Passage to read:
※

United States District Court, Western District of Washington
Dec 10, 2024
2:23-cr-00109-LK (W.D. Wash. Dec. 10, 2024)

Opinion

2:23-cr-00109-LK

12-10-2024

UNITED STATES OF AMERICA, Plaintiff, v. JOSEPH MICHAEL QUINCY JEFFERSON, Defendant.


ORDER ON MOTION FOR REVIEW OF DETENTION ORDER

Lauren King United States District Judge

This matter comes before the Court on Defendant Joseph Michael Quincy Jefferson's Motion for Review of Detention Order Pursuant to 18 U.S.C. § 3145(b). Dkt. No. 123. Having conducted a de novo review and considered the relevant record, including Judge Peterson's order revoking Jefferson's bond and the related hearing transcript, Dkt. Nos. 120, 123-1, the Court denies the motion.

I. BACKGROUND

The Government plans to try Jefferson before a jury for one count of Assault by Strangulation in violation of 18 U.S.C. §§ 113(a)(8) and 1153(a). Dkt. No. 13. Trial is scheduled to begin on January 13, 2025. Dkt. No. 115.

Jefferson made his initial appearance on June 27, 2023 and was remanded to custody. Dkt. No. 5. After a detention hearing on June 29, 2023, Jefferson was released under Pretrial Services' supervision and subject to special conditions. Dkt. No. 9. Those conditions included (among others) that Jefferson have “[n]o direct or indirect contact with [the] alleged victim in this case” nor any “direct contact or indirect contact with any existing and/or future witnesses in this case.” Dkt. No. 10 at 1. The conditions of Jefferson's bond were amended in August and October 2023, but the conditions that he have no contact with the alleged victim (Jane Doe) and potential witnesses were unchanged. Dkt. Nos. 26, 34.

On September 11, 2024, Doe was appointed counsel in contemplation of her role as a potential witness at trial. Dkt. No. 63; Dkt. No. 98 at 1.

※

Supplied entries:

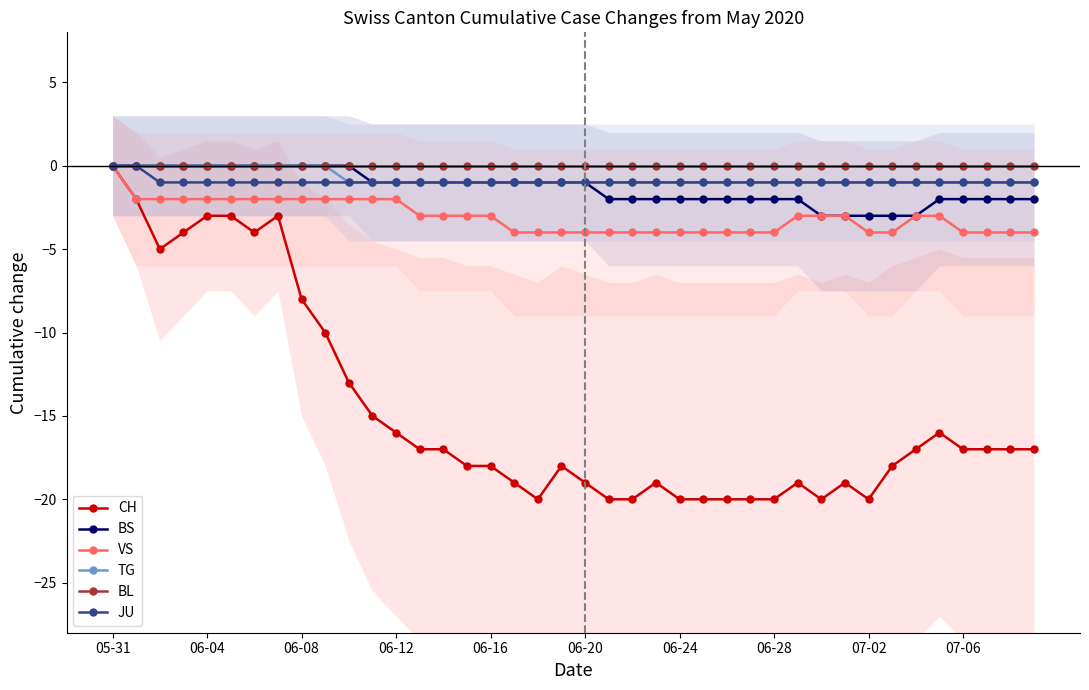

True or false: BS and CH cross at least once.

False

※

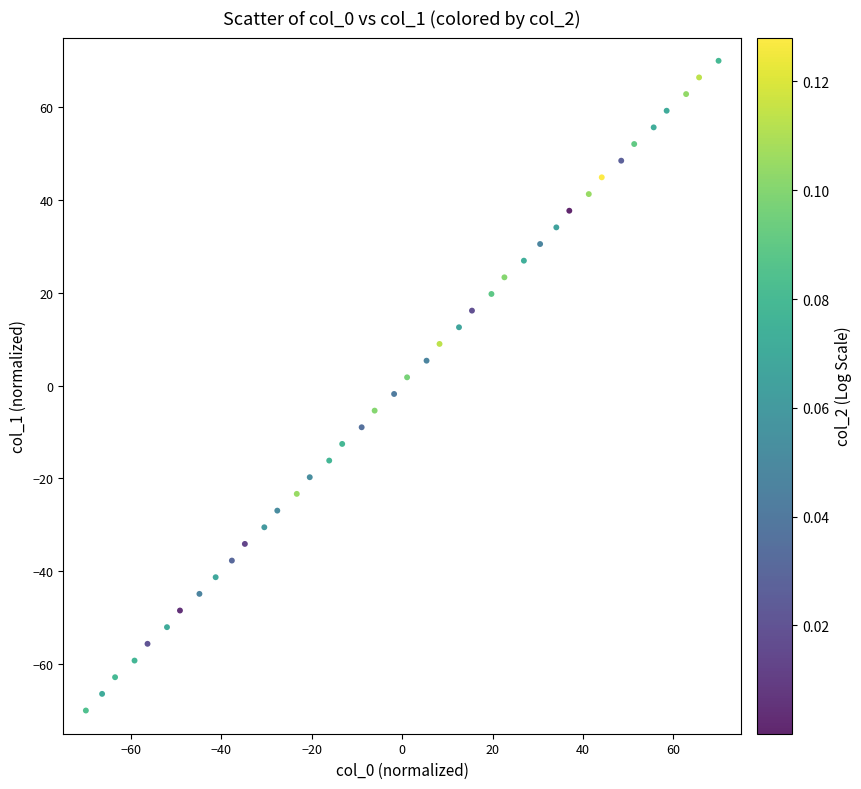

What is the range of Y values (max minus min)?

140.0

※

Complete the following:
- 1) For each statement about the court order above, answer yes or no and quote the exact words of the court order that decide it. (a) Trial is scheduled to begin on January 13, 2025. (b) Jefferson was released right after his initial appearance on June 27, 2023. (c) The August and October 2023 amendments removed the conditions barring contact with the alleged victim and potential witnesses.
- 2) Translate this sentence from the court order into Spanish: "On September 11, 2024, Doe was appointed counsel in contemplation of her role as a potential witness at trial."
- 3) Carry the court order forward with the next part, beginning right after its final sentence.

Exercise results:
- 1)
(a) Yes: "Trial is scheduled to begin on January 13, 2025."
(b) No: "Jefferson made his initial appearance on June 27, 2023 and was remanded to custody."
(c) No: "but the conditions that he have no contact with the alleged victim (Jane Doe) and potential witnesses were unchanged."

- 2) El 11 de septiembre de 2024, se le asignó un abogado a Doe en previsión de su papel como posible testigo en el juicio.

- 3)
On October 1, 2024, the Government moved to revoke Jefferson's bond. Dkt. No. 90. According to the Government, Jefferson had repeatedly and willfully violated the special condition that he have no contact with Doe. Id. at 1. Specifically, the Government contended that between December 2023 and September 2024, Jefferson and Doe “purchased tickets to the same movie showings, selected adjoining seats, and used electronic tickets on their cell phones, which were scanned to gain access to the same auditorium together at least fifty-seven (57) times[.]” Id. at 8.

On October 2, 2024, Pretrial Services petitioned the Court to issue a warrant for Jefferson's arrest because he “violated the bond condition prohibiting direct or indirect contact with the alleged victim (Jane Doe) in this case by having direct contact with Jane Doe at least 57 times since or on about December 25, 2023.” Dkt. No. 95 at 2. A warrant was issued later that day. Dkt. No. 96. At his initial bond revocation hearing the following day, Jefferson denied the allegations and requested a follow up bond revocation hearing. Dkt. No. 101. Judge Peterson ordered Jefferson detained and he was taken into custody after the hearing. See id.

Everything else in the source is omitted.